飛行機の旅と旅情
先週末のシンガポール旅行で「飛行機に乗る」事について考えた。コロナ禍で大打撃を受けた航空産業は多分立ち直りの途上にあるのだろうが、コロナ前もしくは20世紀スタイルの飛行機に乗るスタイルにはもう戻れないのかなと思った。
僕たちが70年代からこれまで体験してきた飛行機に乗る行為は、19世紀の客船旅行スタイルの延長にあった気がする。キャプテンがいて、豪華なおもてなしと食事やお酒の振る舞いがあって、特別な時間を演出する「体験重視」の産業だったのかなと思う。
今回の旅行でこの産業にはそんなおもてなしをしている余裕はもうないのかなと感じた。
サービスは極限まで削ぎ落とされ、兎に角乗ってくれればいいという感じだった。それならいっそ食事もおにぎりやサンドイッチでいいし、毛布とか枕もいらないし、アテンダントも最低限でいいし、通勤電車に乗るくらいの気楽さでいいんじゃないかと思った。それ以上を期待する人なんているのかと思った。
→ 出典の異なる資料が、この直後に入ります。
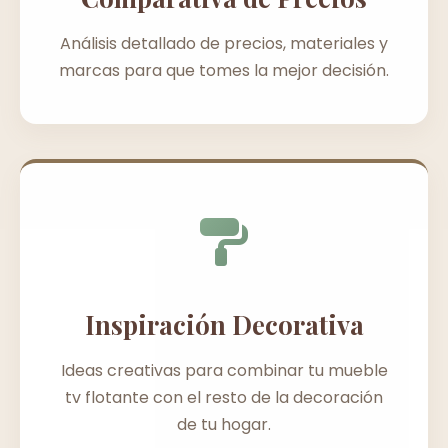
Análisis detallado de precios, materiales y
marcas para que tomes la mejor decisión.
Inspiración Decorativa
Ideas creativas para combinar tu mueble
tv flotante con el resto de la decoración
de tu hogar.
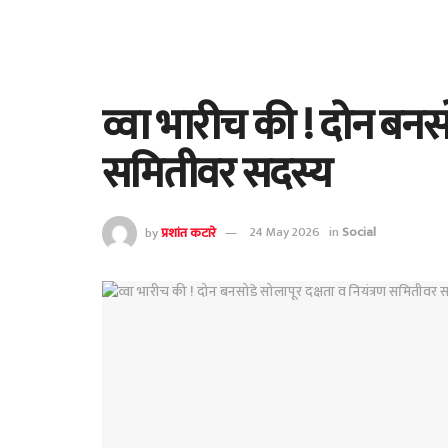
व्वा भारीच की ! दोन बनसो
समितीवर सदस्य
by
प्रशांत कटारे
24 May 2026
in
Social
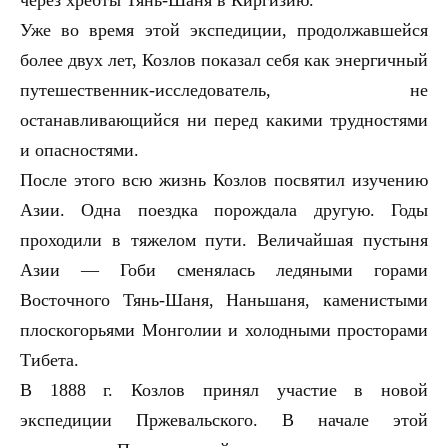
через хребты Тянь-Шаня в Киргизию.
Уже во время этой экспедиции, продолжавшейся
более двух лет, Козлов показал себя как энергичный
путешественник-исследователь, не
останавливающийся ни перед какими трудностями
и опасностями.
После этого всю жизнь Козлов посвятил изучению
Азии. Одна поездка порождала другую. Годы
проходили в тяжелом пути. Величайшая пустыня
Азии — Гоби сменялась ледяными горами
Восточного Тянь-Шаня, Наньшаня, каменистыми
плоскогорьями Монголии и холодными просторами
Тибета.
В 1888 г. Козлов принял участие в новой
экспедиции Пржевальского. В начале этой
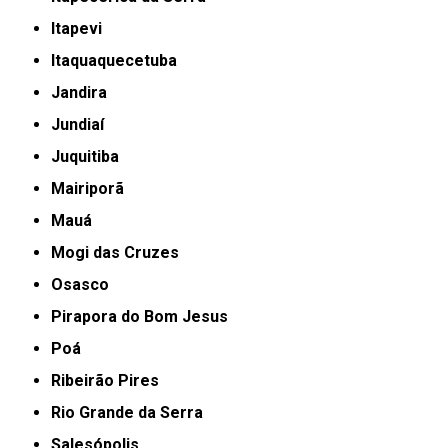
Itapevi
Itaquaquecetuba
Jandira
Jundiaí
Juquitiba
Mairiporã
Mauá
Mogi das Cruzes
Osasco
Pirapora do Bom Jesus
Poá
Ribeirão Pires
Rio Grande da Serra
Salesópolis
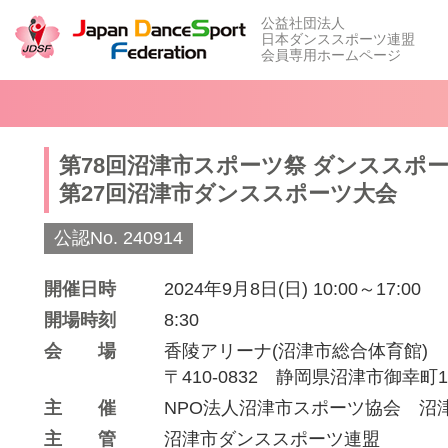
公益社団法人
日本ダンススポーツ連盟
会員専用ホームページ
第78回沼津市スポーツ祭 ダンススポ
第27回沼津市ダンススポーツ大会
公認No. 240914
開催日時
2024年9月8日(日) 10:00～17:00
開場時刻
8:30
会場
香陵アリーナ(沼津市総合体育館)
〒410-0832 静岡県沼津市御幸町1
主催
NPO法人沼津市スポーツ協会 沼
主管
沼津市ダンススポーツ連盟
子供の頃は飛行機に乗るだけで正装に着替えたし、子供の頃には隣に座った年配の方に礼儀や食べ方を注意されたりもした。アガサクリスティーの小説に出てくるような古き良き旅情は今はなく、ジョータツヤのジェットストリームや飛行機の上でしか聞かない落語ももうなくなってしまったのだろう。